Locate each line in the records containing "online". Copy it.
[[ Provided data open ]]
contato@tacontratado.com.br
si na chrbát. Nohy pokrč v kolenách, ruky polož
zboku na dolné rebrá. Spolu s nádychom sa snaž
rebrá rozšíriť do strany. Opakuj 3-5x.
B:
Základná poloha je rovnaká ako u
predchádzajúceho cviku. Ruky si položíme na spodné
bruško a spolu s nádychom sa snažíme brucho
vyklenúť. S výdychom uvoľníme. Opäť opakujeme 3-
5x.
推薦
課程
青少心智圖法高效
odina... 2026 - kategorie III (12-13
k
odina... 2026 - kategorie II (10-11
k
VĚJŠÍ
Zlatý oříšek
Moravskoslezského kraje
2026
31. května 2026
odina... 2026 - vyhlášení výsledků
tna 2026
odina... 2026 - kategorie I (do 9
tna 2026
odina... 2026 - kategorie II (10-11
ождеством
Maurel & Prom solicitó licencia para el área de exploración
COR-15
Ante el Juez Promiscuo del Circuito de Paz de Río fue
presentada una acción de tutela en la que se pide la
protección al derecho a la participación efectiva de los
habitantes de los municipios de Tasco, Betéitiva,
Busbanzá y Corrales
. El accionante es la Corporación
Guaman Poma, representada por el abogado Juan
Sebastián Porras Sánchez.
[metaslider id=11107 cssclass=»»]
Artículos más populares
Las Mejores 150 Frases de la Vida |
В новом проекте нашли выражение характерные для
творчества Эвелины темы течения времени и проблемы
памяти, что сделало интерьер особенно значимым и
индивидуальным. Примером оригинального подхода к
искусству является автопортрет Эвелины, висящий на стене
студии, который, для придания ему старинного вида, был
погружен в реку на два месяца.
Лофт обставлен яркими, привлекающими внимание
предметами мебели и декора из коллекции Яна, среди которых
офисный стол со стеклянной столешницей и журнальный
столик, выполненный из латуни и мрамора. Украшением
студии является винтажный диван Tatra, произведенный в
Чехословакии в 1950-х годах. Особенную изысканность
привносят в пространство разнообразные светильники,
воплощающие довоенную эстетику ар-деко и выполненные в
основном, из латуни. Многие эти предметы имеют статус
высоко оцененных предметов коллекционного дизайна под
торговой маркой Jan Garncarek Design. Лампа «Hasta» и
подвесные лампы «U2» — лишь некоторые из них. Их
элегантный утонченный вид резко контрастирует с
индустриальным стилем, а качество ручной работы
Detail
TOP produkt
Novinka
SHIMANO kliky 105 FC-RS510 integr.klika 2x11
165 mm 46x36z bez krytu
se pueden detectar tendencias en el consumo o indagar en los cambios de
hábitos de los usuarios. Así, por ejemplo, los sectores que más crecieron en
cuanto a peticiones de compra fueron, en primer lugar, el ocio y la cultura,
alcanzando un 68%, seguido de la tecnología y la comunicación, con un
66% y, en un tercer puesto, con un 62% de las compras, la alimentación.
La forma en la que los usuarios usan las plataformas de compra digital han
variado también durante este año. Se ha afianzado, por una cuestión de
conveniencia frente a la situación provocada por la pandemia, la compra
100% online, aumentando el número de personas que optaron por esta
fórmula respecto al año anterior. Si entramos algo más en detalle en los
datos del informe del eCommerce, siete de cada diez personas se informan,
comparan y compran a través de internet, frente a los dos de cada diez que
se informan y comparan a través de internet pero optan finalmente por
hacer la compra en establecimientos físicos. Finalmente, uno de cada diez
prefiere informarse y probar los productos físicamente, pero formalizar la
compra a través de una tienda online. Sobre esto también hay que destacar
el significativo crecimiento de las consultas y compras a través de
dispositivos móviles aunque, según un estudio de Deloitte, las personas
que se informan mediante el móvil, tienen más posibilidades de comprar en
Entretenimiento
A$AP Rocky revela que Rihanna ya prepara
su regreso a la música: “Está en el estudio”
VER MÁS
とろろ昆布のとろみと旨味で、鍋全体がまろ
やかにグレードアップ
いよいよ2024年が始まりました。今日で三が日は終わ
[[ Provided data closed ]]
**Response area:**
100% online, aumentando el número de personas que optaron por esta
compra a través de una tienda online. Sobre esto también hay que destacar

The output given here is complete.